-- start TEXT SEGMENT --

The promoters looked for a savior, and they found one in Max Yasgur, the biggest dairy farmer in the valley and the holder of an NYU law degree. Yasgur offered his 600-acre farm for $75,000, even though, with the crowd count now whispered to be an astonishing 200,000, extensive trampling seemed likely. The promoters enlisted the Hog Farm, the country's most famous commune, led by ex-Cambridge folkie Hugh Romney (an old friend of Joan Baez and Betsy Siggins), who now called himself Wavy Gravy, to bestow back-to-the-land authenticity and to provide infrastructure: security, food stands, shelter, a “free school” for kids. Wavy Gravy called his cross-country counterpart, Ken Kesey, at his commune in Oregon, and dozens of overalls-clad, acid-tab-bearing Merry Pranksters were promptly dispatched east in psychedelic school buses.

The divide between young/hip and old/straight had been around since 1966's Human Be-In in Haight-Ashbury, and it had been celebrated with every smoked joint, every dunking of a knotted cotton T-shirt into a tub of Rit dye, every raised two-finger peace sign. It had taken three years for the lifestyle's tentacles to stretch to the vast domain of American middle-class youth, and now that it had, a haj to a mecca seemed in order. Where Monterey Pop had been the hip elite—a jazz concert's savvy crowd of fans close to the age, taste, and coolness level of the performers—Woodstock would be hip democracy: wildly enthusiastic college kids, working-and middle-class hippies, and drug-brined riffraff. Where Monterey Pop had been a bellwether boutique, Woodstock would be Wal-Mart. As Arnold Skolnick, the artist who designed the festival's catbird-on-guitar logo, put it, “Something was tapped—a nerve—in this country. And everybody just came.”

-- end TEXT SEGMENT --
-- start RAW DATA --

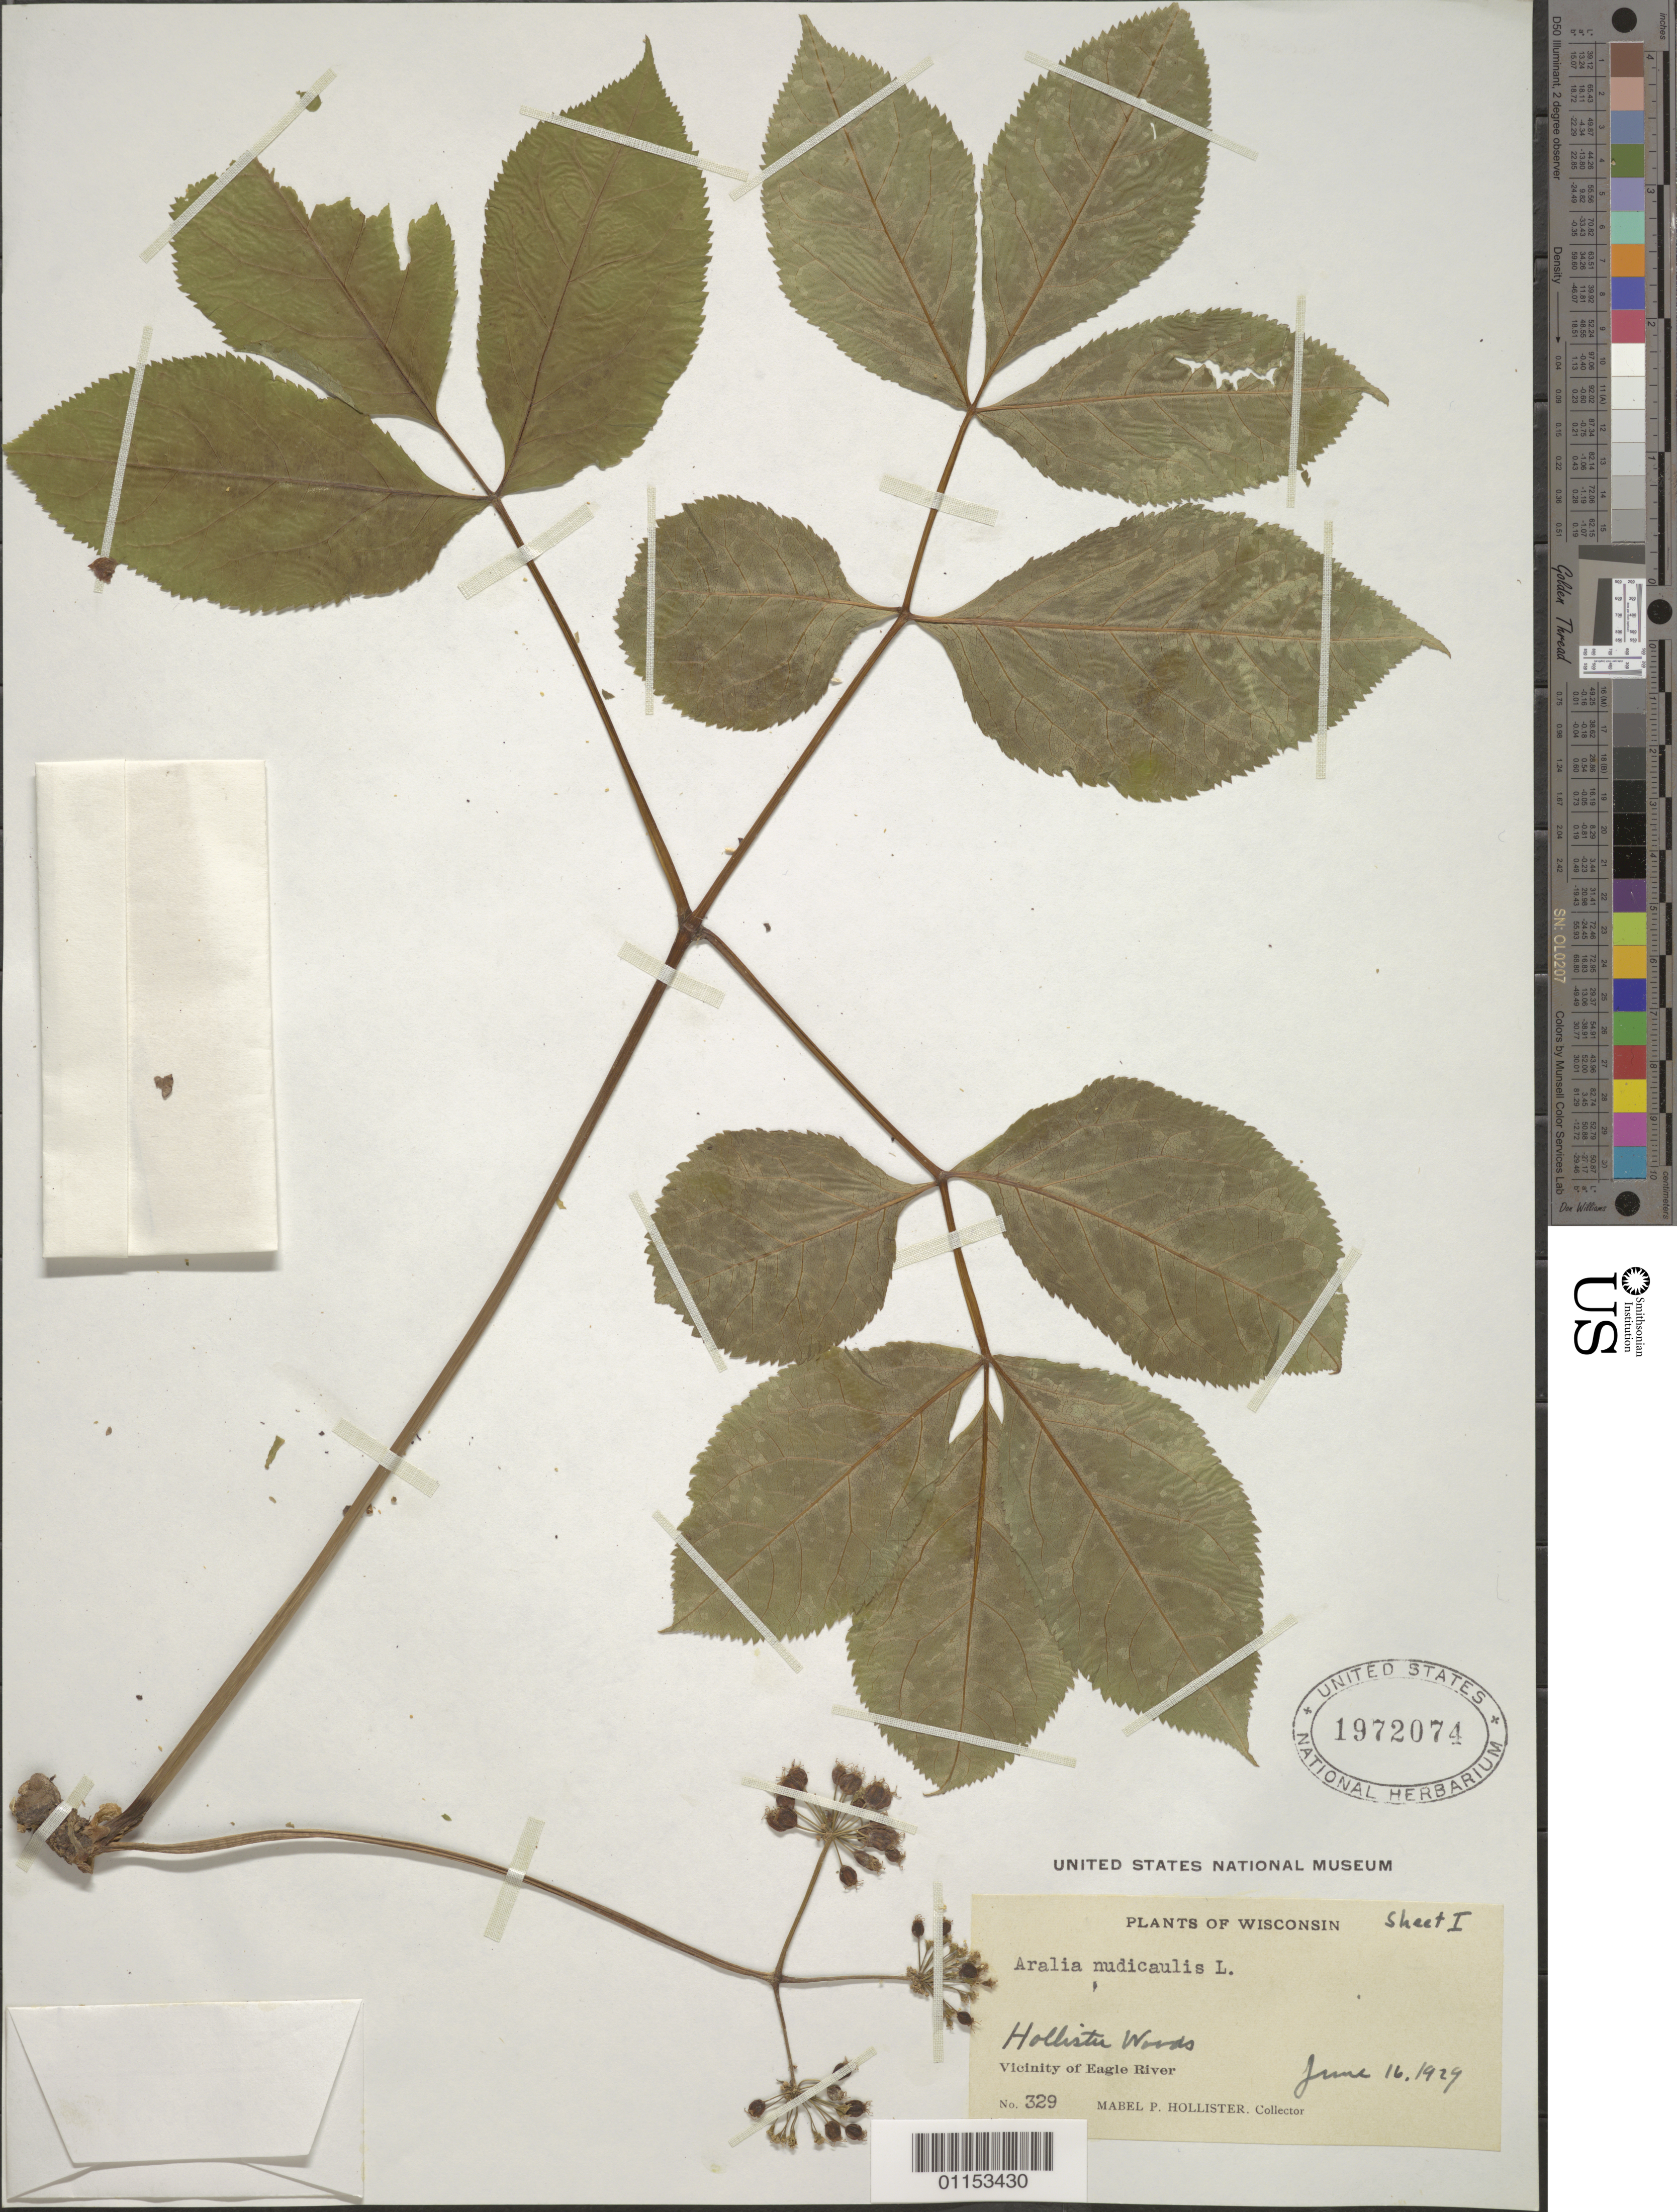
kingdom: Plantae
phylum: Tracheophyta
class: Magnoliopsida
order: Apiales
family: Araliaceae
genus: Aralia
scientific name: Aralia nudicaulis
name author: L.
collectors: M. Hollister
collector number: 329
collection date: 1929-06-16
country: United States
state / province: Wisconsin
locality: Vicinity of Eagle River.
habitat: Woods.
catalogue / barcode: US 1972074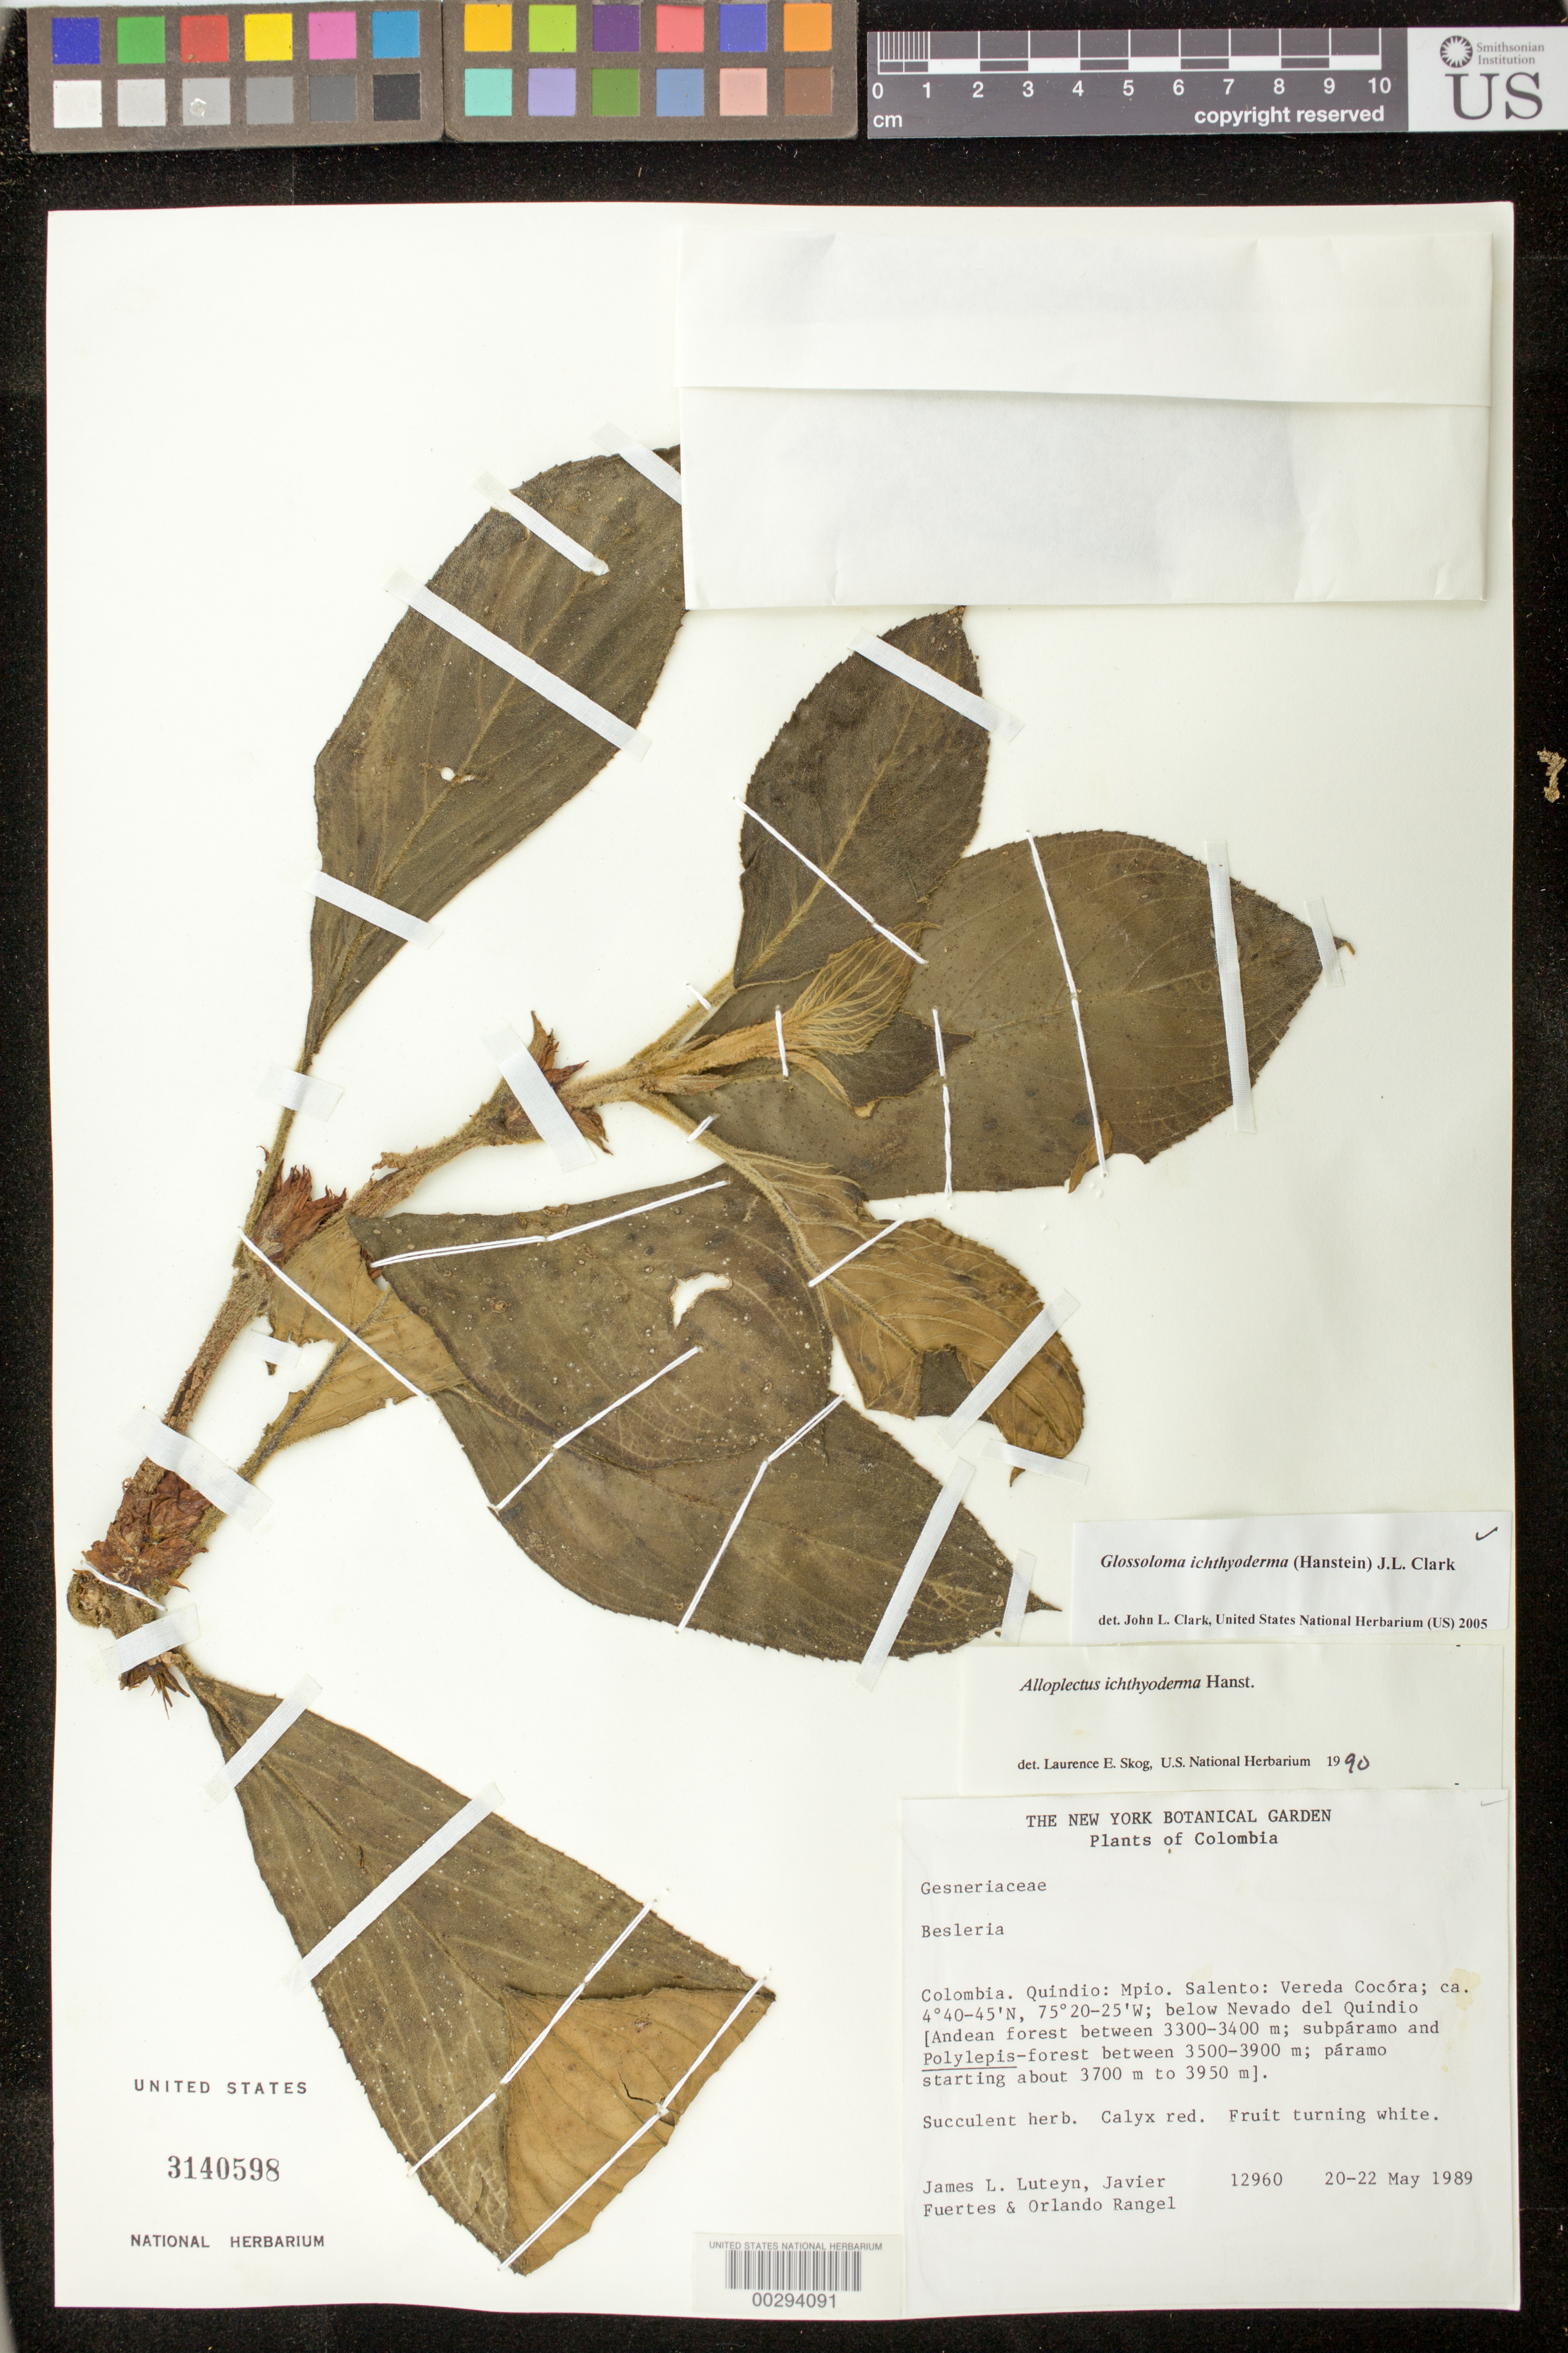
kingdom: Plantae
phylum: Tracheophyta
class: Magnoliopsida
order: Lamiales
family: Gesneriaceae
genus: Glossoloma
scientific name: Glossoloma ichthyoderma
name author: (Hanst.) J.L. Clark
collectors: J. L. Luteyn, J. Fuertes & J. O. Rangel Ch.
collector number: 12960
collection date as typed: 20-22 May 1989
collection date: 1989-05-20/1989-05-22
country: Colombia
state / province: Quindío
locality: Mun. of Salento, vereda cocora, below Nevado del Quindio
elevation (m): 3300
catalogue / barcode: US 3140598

-- end RAW DATA --

## TASK GOAL
In the Woodstock passage above, list every kind of infrastructure the Hog Farm was enlisted to provide.

## RESULT
Security, food stands, shelter, a "free school" for kids